- _Exercise description_
Quote the news report on active shooter safety word for word, from "We’ve seen school" up to and including "Moraine turned deadly.".

- _Exercise passage_
+++++

DAYTON — Following a deadly workplace shooting in the Miami Valley and just before the new school year starts, the News Center 7 I-Team is looking into safety and security inside our local businesses and schools and what’s being done to keep people safe from active shooters.
The I-Team’s lead investigative reporter, John Bedell, talked to a local company that trains teachers, students, business owners, and employees for those exact scenarios. This was part of the I-Team’s investigation into what’s being done to keep classrooms safe and save lives right here in the Dayton area.
We’ve seen school shootings in the Miami Valley in recent years – at Madison Junior/Senior High School near Middletown in 2016, at Liberty-Salem High School in Champaign County in 2017, and at Dennis Intermediate School in Richmond in 2018.
There’s also gun violence happening at work. In May, a shooting after an argument at the DMAX plant in Moraine turned deadly.
Just days before the homicide at the DMAX plant, Randy O’Dell finished active shooter training with his 100 employees at Jaffe Decorating in Greenville.

+++++

- _Raw data_
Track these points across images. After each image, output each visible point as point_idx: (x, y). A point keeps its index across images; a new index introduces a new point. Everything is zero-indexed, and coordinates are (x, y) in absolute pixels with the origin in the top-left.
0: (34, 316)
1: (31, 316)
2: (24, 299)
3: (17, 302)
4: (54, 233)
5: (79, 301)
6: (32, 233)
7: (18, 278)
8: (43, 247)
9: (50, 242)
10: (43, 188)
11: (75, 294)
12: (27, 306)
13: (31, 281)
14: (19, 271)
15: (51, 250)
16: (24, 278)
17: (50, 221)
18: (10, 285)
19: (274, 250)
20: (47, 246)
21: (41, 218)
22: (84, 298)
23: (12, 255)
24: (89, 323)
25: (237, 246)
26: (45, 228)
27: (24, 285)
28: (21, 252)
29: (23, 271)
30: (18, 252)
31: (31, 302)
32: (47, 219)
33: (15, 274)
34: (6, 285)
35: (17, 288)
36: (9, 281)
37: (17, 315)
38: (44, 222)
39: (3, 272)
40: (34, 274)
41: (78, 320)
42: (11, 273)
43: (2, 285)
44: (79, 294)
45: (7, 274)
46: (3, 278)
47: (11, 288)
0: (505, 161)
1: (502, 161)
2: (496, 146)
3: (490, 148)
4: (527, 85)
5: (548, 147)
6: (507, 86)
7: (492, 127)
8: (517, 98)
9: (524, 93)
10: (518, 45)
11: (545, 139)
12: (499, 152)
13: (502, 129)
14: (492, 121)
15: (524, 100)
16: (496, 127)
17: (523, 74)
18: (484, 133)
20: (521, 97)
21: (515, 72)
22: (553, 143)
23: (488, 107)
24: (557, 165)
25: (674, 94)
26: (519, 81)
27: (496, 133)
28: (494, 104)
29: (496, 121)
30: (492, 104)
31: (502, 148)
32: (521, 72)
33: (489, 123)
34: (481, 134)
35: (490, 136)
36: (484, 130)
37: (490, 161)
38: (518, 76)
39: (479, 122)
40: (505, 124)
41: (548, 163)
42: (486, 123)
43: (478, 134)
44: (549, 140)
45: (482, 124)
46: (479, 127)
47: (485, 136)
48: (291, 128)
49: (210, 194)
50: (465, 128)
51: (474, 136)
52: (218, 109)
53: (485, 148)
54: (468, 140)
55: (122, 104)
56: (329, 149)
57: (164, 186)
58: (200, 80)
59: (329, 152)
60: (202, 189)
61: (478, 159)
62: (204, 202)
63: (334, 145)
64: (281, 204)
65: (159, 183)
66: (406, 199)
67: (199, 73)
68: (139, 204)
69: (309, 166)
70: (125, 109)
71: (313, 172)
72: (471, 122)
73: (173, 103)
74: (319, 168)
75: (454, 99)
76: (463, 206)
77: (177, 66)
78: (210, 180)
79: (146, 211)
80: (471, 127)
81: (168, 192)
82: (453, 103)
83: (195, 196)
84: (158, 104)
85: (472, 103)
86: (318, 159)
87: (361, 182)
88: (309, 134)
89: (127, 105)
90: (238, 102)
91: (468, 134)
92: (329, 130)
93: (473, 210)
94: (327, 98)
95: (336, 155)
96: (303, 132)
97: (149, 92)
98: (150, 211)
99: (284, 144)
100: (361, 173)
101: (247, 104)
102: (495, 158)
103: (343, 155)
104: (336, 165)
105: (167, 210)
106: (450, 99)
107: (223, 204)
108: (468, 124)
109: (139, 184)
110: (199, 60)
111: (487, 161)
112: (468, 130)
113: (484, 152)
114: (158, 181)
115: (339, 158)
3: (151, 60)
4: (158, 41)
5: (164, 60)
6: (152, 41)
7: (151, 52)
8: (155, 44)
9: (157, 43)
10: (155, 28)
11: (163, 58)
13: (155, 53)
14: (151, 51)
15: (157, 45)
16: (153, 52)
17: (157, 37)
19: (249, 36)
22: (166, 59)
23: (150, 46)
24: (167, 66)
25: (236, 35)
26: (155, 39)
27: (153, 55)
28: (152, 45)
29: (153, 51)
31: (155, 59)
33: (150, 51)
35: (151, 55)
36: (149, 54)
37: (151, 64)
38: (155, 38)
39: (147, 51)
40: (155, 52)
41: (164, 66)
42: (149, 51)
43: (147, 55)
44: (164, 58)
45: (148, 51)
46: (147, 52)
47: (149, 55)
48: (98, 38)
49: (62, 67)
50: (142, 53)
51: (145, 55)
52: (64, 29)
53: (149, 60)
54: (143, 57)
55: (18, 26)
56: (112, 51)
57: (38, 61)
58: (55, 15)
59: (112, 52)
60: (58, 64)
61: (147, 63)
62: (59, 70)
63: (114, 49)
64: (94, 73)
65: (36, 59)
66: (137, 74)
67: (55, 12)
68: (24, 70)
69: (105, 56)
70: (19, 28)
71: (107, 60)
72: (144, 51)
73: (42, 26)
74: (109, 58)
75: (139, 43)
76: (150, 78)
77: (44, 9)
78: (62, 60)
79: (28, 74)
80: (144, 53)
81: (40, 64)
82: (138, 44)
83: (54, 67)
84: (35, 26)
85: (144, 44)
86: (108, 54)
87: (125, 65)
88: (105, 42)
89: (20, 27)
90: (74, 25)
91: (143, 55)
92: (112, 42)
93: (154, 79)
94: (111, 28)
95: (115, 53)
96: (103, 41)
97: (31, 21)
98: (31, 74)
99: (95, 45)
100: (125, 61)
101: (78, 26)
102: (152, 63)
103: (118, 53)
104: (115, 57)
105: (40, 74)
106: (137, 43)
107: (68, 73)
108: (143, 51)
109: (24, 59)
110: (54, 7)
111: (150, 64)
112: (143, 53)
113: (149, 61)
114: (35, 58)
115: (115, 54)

+++++

- _Solution_
We’ve seen school shootings in the Miami Valley in recent years – at Madison Junior/Senior High School near Middletown in 2016, at Liberty-Salem High School in Champaign County in 2017, and at Dennis Intermediate School in Richmond in 2018.
There’s also gun violence happening at work. In May, a shooting after an argument at the DMAX plant in Moraine turned deadly.